Em seguida, encontram-se: a vila Esperança e o Jardim das Garças (200 pessoas), a área central e a vila Brasil (com 60 moradores em cada área), o Jardim Tomaz Guedes (72), o Jardim Ternura (52) e o Parque Santa Maria (12).

Moreira afirmou que uma equipe já esteve vistoriando os locais antes do período de chuvas e, após a avaliação de riscos, segue realizando acompanhamento semanal, com monitoramento das áreas que podem ser afetadas.

Ele explica que o volume diário de chuva tido como tolerável pela Defesa Civil, para o município, nestes meses de verão, é de até 60 milímetros.

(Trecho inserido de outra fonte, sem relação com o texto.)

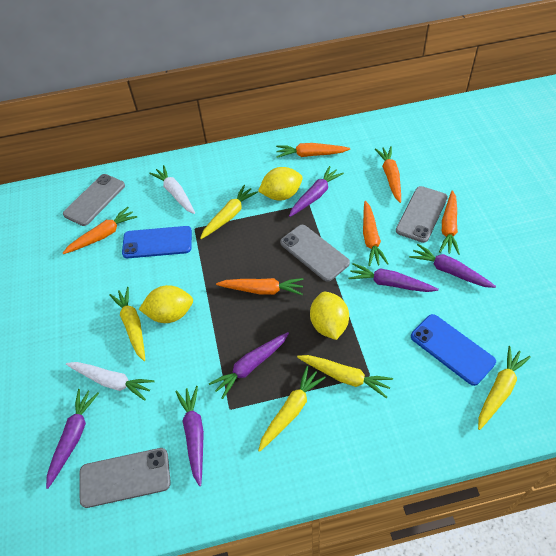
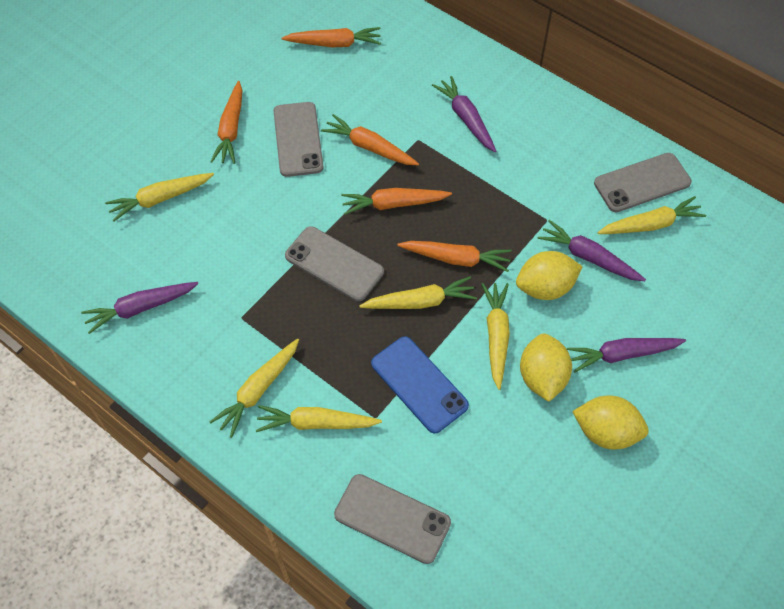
blue phone: 2 -> 1
orange carrot: 6 -> 5
purple carrot: 6 -> 4
white carrot: 2 -> 0
yellow carrot: 5 -> 6

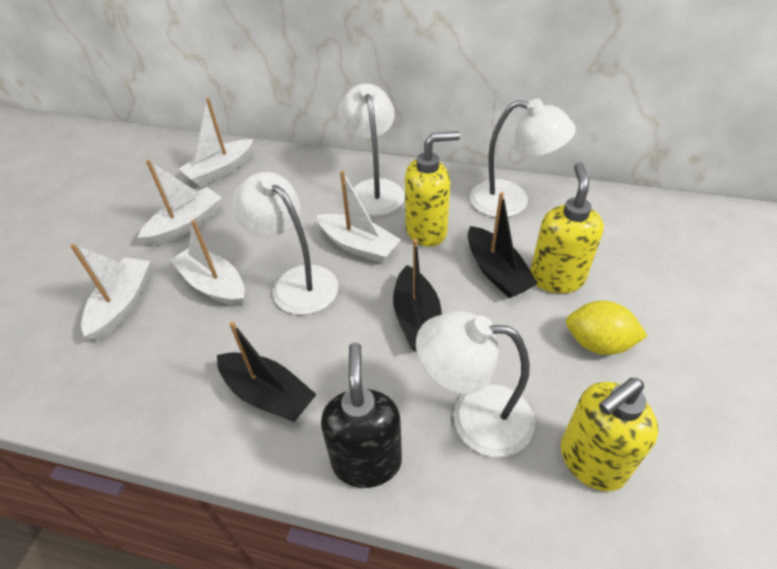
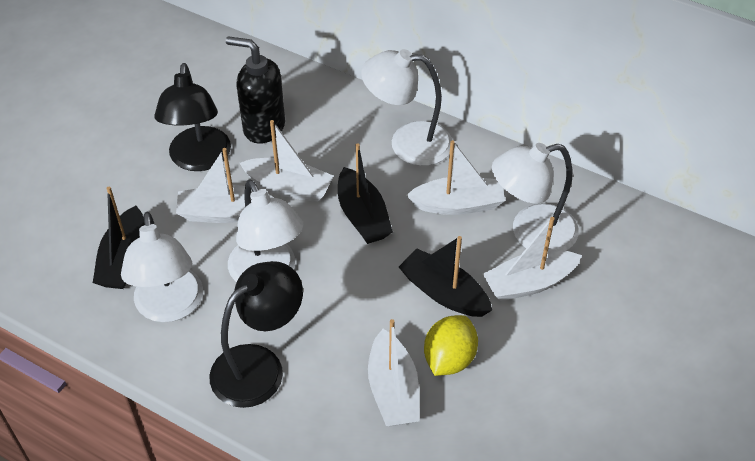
black lamp: 0 -> 2
yellow soap dispenser: 3 -> 0

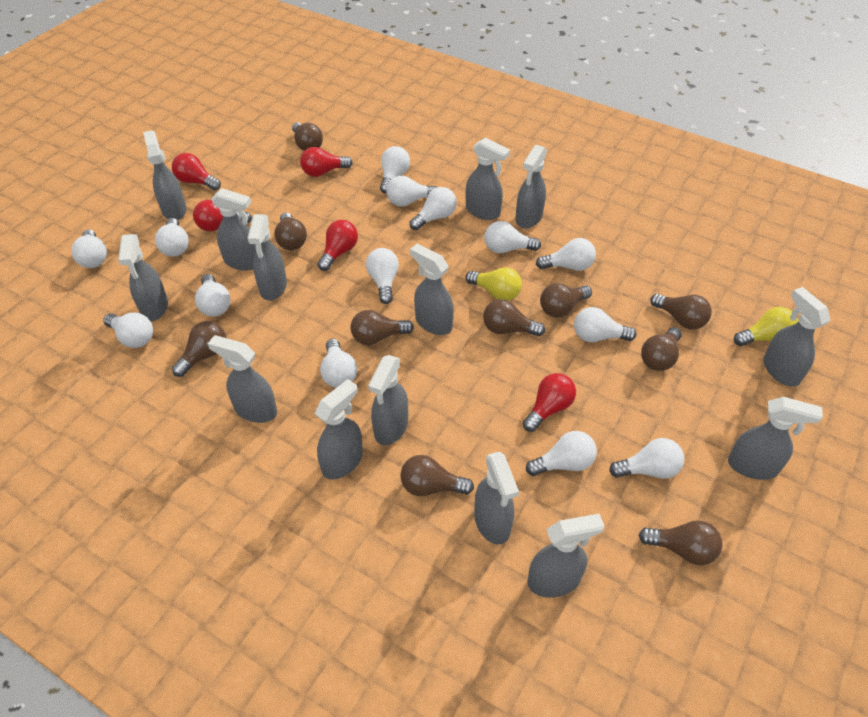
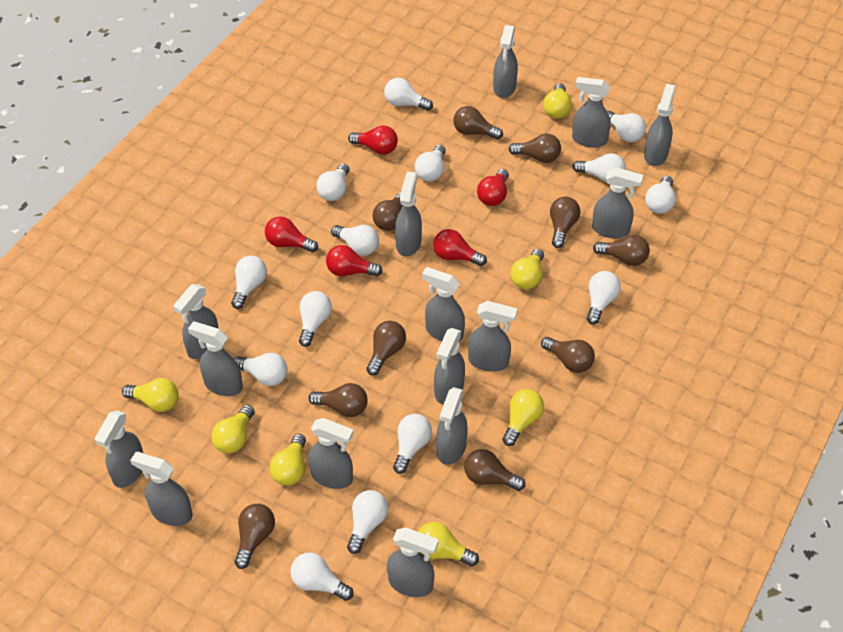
grey spray bottle: 14 -> 15
yellow light bulb: 2 -> 7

“Acima disso, a gente já fica em alerta. Fazemos o monitoramento das áreas de risco, vemos como está a situação e, se houver possibilidade de inundações, avisamos os moradores para que deixem as casas”, contou.

Conforme explicou, os procedimentos de atendimento podem variar conforme os casos. Nas inundações mais graves, a primeira ação é a retirada das famílias das casas atingidas.

Depois, a assistência social entra com o fornecimento de mantimentos e roupas, conforme a necessidade das famílias, até a água baixar e os moradores poderem voltar às moradias.

Além das áreas de inundação, o coordenador orienta que as pessoas evitem as propensas a alagamentos, como a região do terminal rodoviário.

“O correto é evitar estes locais nos dias de chuvas fortes. Ali (na rodoviária), a canalização não dá conta do excesso de água e pode causar acidentes, ou até mesmo problemas em veículos que tentarem passar pela enxurrada”, alerta.